TASK PROMPT:
Put every line of the listing below into a numbered list, skipping any blank lines.

INFORMATION PROVIDED:
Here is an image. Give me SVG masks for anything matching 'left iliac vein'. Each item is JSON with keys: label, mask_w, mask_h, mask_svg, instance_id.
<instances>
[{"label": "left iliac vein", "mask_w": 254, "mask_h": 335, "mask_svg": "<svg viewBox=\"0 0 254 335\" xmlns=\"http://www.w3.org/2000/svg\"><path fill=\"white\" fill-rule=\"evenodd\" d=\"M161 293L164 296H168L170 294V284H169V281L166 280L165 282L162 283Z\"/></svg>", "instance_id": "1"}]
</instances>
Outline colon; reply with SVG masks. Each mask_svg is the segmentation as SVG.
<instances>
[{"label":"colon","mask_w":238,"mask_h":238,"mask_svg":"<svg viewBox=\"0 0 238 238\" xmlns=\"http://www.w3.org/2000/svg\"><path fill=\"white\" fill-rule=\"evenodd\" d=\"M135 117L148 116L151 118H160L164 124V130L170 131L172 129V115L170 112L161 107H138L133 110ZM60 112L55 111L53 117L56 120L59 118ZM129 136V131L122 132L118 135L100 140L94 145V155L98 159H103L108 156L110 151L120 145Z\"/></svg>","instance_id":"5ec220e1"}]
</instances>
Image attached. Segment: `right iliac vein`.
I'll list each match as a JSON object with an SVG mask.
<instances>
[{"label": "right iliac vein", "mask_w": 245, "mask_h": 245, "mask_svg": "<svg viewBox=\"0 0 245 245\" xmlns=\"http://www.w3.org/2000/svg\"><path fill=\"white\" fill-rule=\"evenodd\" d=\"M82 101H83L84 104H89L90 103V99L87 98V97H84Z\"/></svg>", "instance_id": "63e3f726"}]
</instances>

OUTPUT OF THE EXERCISE:
1. Here is an image. Give me SVG masks for anything matching 'left iliac vein'. Each item is JSON with keys: label, mask_w, mask_h, mask_svg, instance_id.
2. <instances>
3. [{"label": "left iliac vein", "mask_w": 254, "mask_h": 335, "mask_svg": "<svg viewBox=\"0 0 254 335\" xmlns=\"http://www.w3.org/2000/svg\"><path fill=\"white\" fill-rule=\"evenodd\" d=\"M161 293L164 296H168L170 294V284H169V281L166 280L165 282L162 283Z\"/></svg>", "instance_id": "1"}]
4. </instances>
5. Outline colon; reply with SVG masks. Each mask_svg is the segmentation as SVG.
6. <instances>
7. [{"label":"colon","mask_w":238,"mask_h":238,"mask_svg":"<svg viewBox=\"0 0 238 238\" xmlns=\"http://www.w3.org/2000/svg\"><path fill=\"white\" fill-rule=\"evenodd\" d=\"M135 117L148 116L151 118H160L164 124V130L170 131L172 129V115L170 112L161 107H138L133 110ZM60 112L55 111L53 117L56 120L59 118ZM129 136V131L122 132L118 135L100 140L94 145V155L98 159H103L108 156L110 151L120 145Z\"/></svg>","instance_id":"5ec220e1"}]
8. </instances>
9. Image attached. Segment: `right iliac vein`.
10. I'll list each match as a JSON object with an SVG mask.
11. <instances>
12. [{"label": "right iliac vein", "mask_w": 245, "mask_h": 245, "mask_svg": "<svg viewBox=\"0 0 245 245\" xmlns=\"http://www.w3.org/2000/svg\"><path fill=\"white\" fill-rule=\"evenodd\" d=\"M82 101H83L84 104H89L90 103V99L87 98V97H84Z\"/></svg>", "instance_id": "63e3f726"}]
13. </instances>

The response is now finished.